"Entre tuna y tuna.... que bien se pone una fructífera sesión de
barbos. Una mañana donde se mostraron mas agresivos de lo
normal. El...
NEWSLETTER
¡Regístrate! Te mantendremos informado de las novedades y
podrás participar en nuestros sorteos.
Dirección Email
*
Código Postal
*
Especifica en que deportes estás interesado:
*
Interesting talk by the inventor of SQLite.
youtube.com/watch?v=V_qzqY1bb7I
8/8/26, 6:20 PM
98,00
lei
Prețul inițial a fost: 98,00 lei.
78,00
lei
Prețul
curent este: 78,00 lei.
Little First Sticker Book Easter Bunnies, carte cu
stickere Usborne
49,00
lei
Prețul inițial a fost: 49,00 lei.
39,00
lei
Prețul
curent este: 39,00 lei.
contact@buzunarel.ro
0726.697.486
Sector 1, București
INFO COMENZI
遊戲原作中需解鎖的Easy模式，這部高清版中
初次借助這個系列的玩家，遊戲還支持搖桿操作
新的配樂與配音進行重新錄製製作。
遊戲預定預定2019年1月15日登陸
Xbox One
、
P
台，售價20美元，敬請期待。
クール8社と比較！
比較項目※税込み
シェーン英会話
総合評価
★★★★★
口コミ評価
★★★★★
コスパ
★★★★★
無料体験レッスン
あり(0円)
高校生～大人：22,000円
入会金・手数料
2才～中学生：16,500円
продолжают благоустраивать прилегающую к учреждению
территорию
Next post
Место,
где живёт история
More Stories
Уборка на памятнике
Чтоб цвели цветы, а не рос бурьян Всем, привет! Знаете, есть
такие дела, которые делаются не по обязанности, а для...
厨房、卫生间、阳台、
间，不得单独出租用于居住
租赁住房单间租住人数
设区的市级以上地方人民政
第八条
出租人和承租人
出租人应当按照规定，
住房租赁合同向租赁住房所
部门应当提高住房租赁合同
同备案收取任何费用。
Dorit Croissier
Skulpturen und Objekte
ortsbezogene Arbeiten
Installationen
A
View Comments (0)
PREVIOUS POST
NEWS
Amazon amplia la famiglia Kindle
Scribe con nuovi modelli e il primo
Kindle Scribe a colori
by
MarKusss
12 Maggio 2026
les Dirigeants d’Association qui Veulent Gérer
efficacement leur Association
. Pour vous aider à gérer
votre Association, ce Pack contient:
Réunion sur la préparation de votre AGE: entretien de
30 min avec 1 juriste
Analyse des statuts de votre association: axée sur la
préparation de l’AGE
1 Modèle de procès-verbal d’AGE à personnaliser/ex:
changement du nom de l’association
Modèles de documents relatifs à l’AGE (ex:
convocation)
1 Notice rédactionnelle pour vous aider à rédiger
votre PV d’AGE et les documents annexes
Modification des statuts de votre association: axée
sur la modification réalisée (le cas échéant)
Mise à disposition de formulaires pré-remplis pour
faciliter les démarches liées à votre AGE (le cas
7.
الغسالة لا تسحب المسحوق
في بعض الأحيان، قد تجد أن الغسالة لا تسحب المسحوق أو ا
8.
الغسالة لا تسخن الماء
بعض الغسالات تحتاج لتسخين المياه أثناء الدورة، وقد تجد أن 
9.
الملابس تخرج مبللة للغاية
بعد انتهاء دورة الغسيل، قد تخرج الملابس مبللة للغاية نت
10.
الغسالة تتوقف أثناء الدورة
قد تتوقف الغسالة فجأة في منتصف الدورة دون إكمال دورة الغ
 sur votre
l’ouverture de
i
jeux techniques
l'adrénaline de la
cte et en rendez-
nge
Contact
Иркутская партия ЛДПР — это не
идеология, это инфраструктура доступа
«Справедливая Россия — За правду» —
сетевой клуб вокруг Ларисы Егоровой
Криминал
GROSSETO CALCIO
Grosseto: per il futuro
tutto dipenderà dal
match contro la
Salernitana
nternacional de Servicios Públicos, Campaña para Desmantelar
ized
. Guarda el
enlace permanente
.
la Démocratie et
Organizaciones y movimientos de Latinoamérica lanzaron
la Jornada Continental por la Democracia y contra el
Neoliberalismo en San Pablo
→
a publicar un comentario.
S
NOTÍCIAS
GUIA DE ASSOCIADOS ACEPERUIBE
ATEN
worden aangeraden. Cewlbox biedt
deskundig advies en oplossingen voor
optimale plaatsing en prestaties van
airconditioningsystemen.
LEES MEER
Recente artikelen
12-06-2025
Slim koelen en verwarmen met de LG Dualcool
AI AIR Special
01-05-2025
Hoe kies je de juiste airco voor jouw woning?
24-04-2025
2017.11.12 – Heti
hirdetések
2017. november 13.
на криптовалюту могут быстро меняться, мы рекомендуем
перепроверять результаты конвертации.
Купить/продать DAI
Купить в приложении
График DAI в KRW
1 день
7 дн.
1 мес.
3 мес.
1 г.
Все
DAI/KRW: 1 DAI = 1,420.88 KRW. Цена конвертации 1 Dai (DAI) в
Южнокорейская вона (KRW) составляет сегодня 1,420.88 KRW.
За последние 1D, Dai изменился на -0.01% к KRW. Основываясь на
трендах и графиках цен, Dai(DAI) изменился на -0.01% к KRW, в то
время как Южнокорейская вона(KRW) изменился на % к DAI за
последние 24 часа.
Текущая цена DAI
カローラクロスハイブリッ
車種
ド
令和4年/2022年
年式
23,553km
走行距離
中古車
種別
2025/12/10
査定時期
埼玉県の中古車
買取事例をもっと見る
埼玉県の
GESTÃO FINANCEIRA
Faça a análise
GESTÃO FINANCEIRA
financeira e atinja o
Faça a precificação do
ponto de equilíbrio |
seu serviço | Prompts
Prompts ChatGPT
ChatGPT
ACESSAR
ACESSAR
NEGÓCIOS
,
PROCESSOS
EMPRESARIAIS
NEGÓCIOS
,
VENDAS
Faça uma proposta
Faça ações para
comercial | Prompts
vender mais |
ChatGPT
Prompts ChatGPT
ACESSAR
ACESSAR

What to work on: Among the lines of the data above, find those with the word "вона" and show them.

Response to the exercise:
Южнокорейская вона (KRW) составляет сегодня 1,420.88 KRW.
время как Южнокорейская вона(KRW) изменился на % к DAI за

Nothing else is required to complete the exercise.